はじめてのピアノのレッスン、例)6歳くん、1回目と2回目のレッスンのようす

ピアノとヴァイオリン

前回、「初めてのピアノのレッスン、どうやって教えるか」を書いたのですが、昔の記録があったのでここに載せてみたいと思います。色々な指導法があります。私の方法はその一部ですし、生徒によってはアプローチを変えることもあります。

さて、当時6歳の最高に可愛い男の子は、私の生徒の弟くん。ピアノや綺麗なメロディが大好きで、昔からお姉ちゃんのレッスンをジーっと見ていたりしました。ホームコンサートではピアノに合わせ、観客席から朗々と一緒に歌っていました(笑)
ある日、お姉ちゃんのレッスンでお母さんが、「今日から弟もやりたいって言うんだけれど、良いかしら?」とおっしゃるので何も用意していなかったのですが、ファーストレッスンを行うことに。

座ってみると足はまだ地につかず。でもやっぱり西欧人で男の子なので手は大きくてしっかりしています。
いつものように指番号を覚えてもらって、鍵盤の上に手を置いてもらう。無駄な力も入らないし、結構きれいで良い感じです。満足。

集中して音を聴かせる第一歩として、いつものやつ、黒鍵三つを2・3・4の指で同時に静かに弾かせます。(これが余裕で掴めるって、やっぱりこちらの子の手は大きい!!!)
「ちょっと、怪しげな素敵な音じゃない?」とか言って、「本当だ!なんかハリーポッターみたい!!」なんて反応してくれたらもう、こっちのものです。ダンパーペダルを踏んでみたりもします。

「ピアノは綺麗な音を出すのがお仕事なんだよ」「大きい音と汚い音は違うよ」と初めから教えます。ここをきちんと押さえると、ピアノをぶっ叩いで遊ぶようなことはまずしないので、子供を教えるには、本当にはじめが肝心です。

リズムに合わせて私が、1・2・2と弾いた後に彼に真似をさせて弾いてもらう、的な事を何パターンか繰り返します。きちんとリズム感もあるし集中力もある。これがOKならばギロックの「fog at sea(邦題:海の霧)」に突入出来ます。

さて、ここまで書いてお気づきになられた方は多いと思いますが、私がこの6歳くんにやったレッスンは、アコースティックピアノでのみ可能です。

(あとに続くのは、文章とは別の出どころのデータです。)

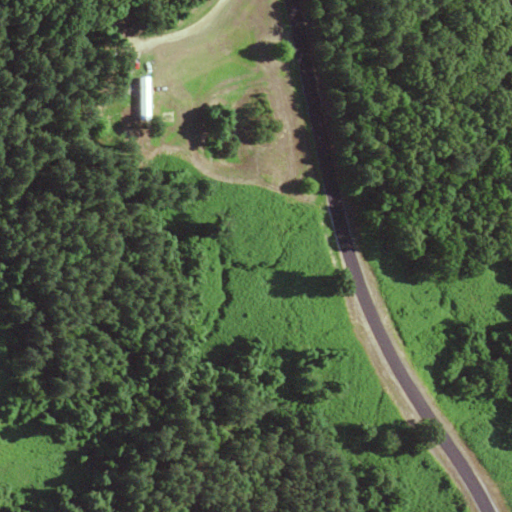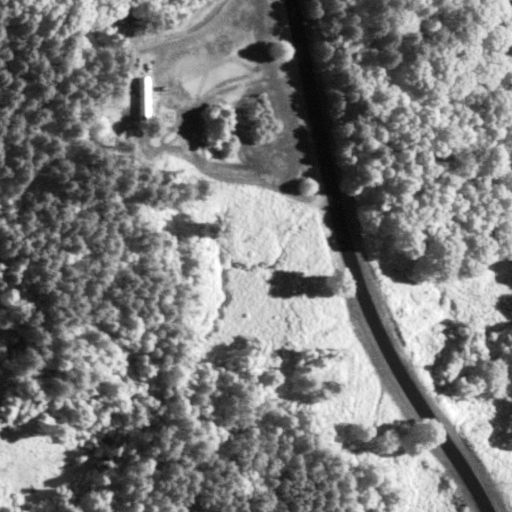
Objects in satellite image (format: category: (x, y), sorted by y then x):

なぜなら、他の物であったら、どんなふうに鍵盤を押さえても、同じ音が出てしまうからです(ヤマハのハイブリットは別、このレベルならOKです)

6歳くんが家に帰って、私とやったことを家で再現しようと思っても、電子だと出来ないのです。「ブー」しか出ません。タッチも違う。これは悲しいです。これが私が子供にはアコースティックを!とここに書いた理由です。だから、私の子供の生徒さんに限っては、普通のピアノが必要なのです。

さて、曲に入ります。この曲は「ギロック先生、貴方はブラボー!」と叫びたくなるほど、初心者用によく作られています。初心者には黒鍵を弾かせておけばまず、間違いは起きません。物理的に黒鍵を押さえていると、変な手の形にはなりにくいのです。(もちろん正しい指導の上での話)

初めの小節は左手の4・3・2・の黒鍵から始まります。初めは楽譜は無視。弾いて見せて真似をさせます。
左手の4・3・2を同時に、とても注意深く同時に鳴らさせます。ぶっ叩いてはいけません。あくまで、静かに、しかし深く、3音同時に、正確に…
そして「素晴らしく美しい、ミステリアスな響きじゃない?綺麗よねえ。」と言って洗脳させます。(笑)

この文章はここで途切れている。